__TASK OBJECTIVE__. Rewrite the lines below, replacing every "series" with "data series" and changing nothing else, and leave out the pictures.

__AVAILABLE DATA__.
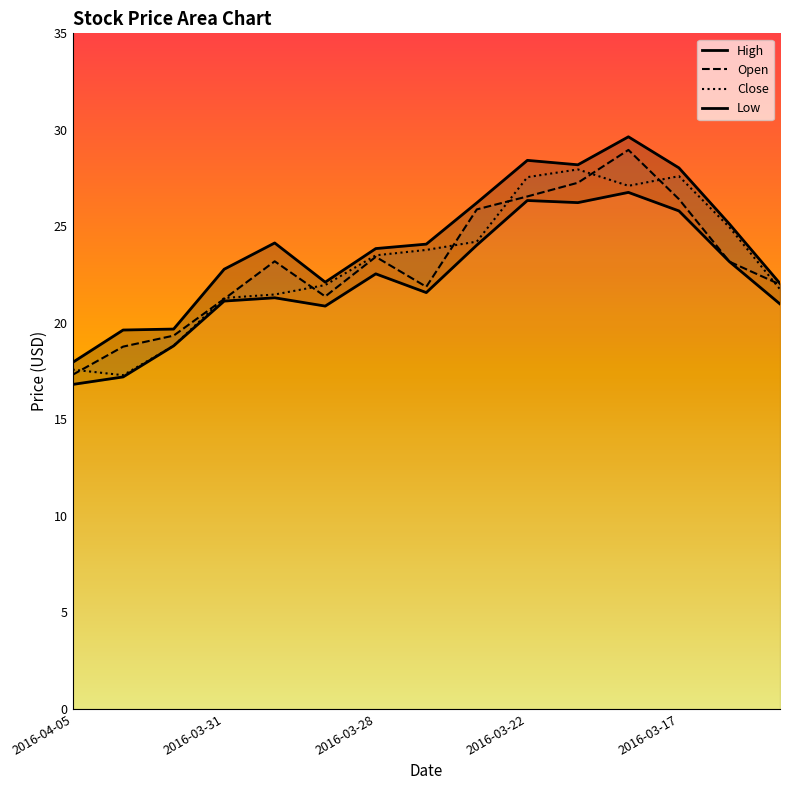

The Open series shows 22.0 at 2016-03-15. True or false?

True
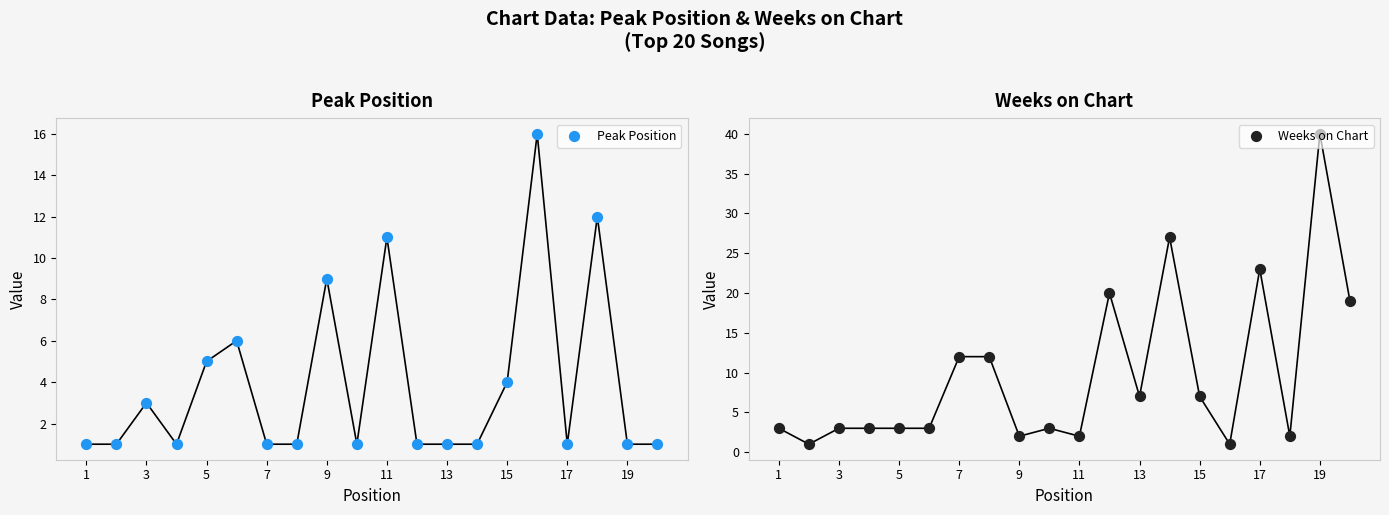

At how many categories does at least one series exceed 23?

2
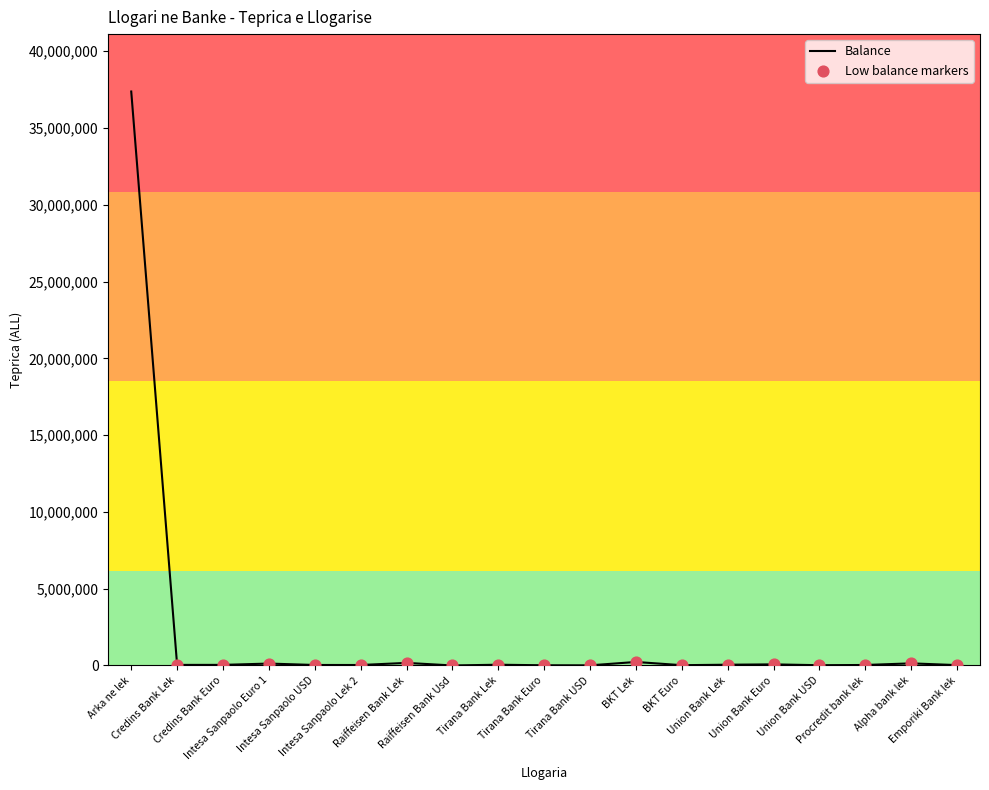

What is the change in value from Arka ne lek to Raiffeisen Bank Usd?

-37380445.8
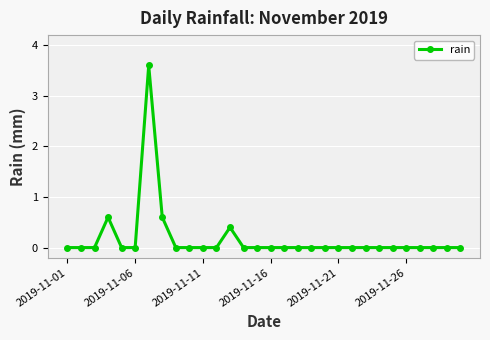

True or false: the data has more than 1 interior local peaks.

True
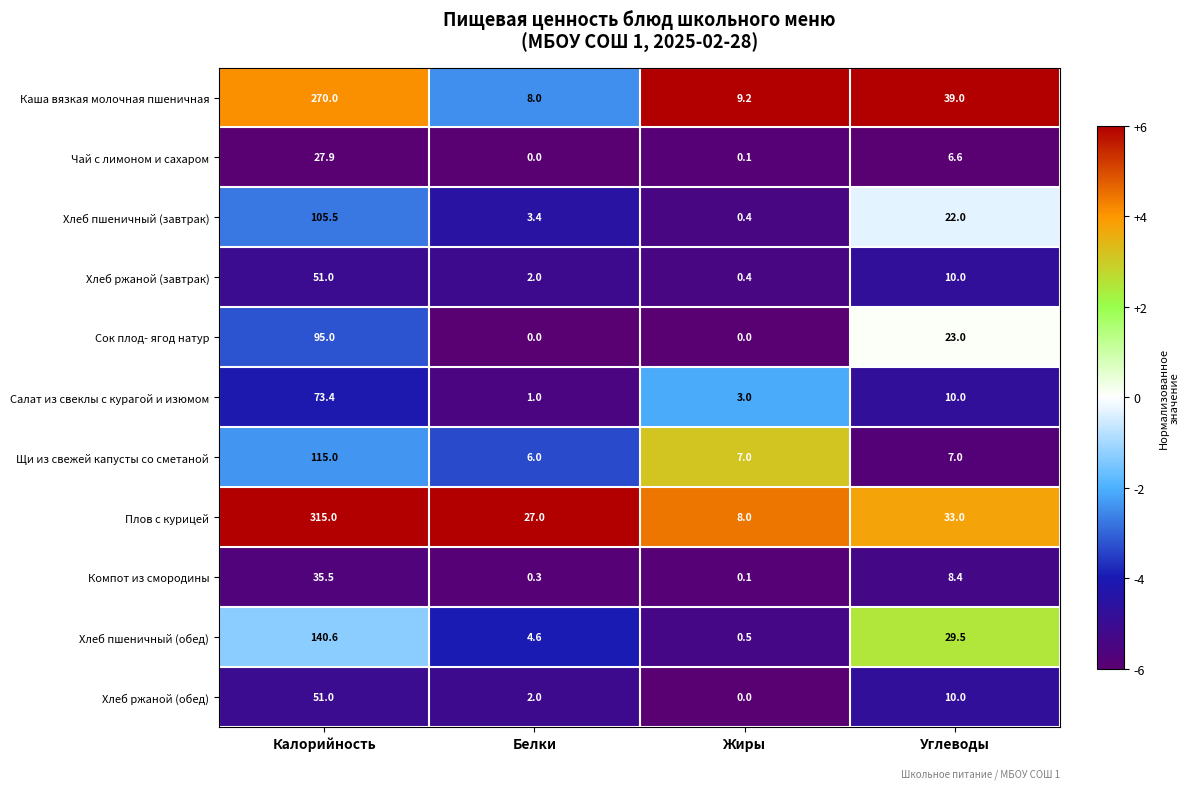

At which category is the sum across all series the highest?

Калорийность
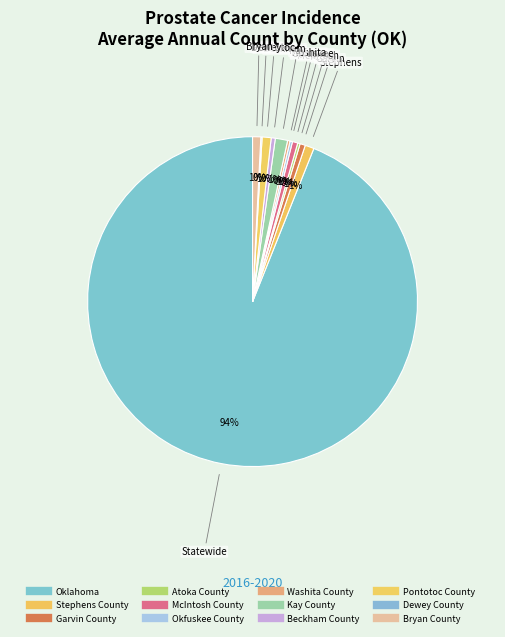

What is the largest slice in the pie chart?

Oklahoma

__EXPECTED OUTPUT__.
The Open data series shows 22.0 at 2016-03-15. True or false?

True

At how many categories does at least one data series exceed 23?

2

What is the change in value from Arka ne lek to Raiffeisen Bank Usd?

-37380445.8

True or false: the data has more than 1 interior local peaks.

True

At which category is the sum across all data series the highest?

Калорийность

What is the largest slice in the pie chart?

Oklahoma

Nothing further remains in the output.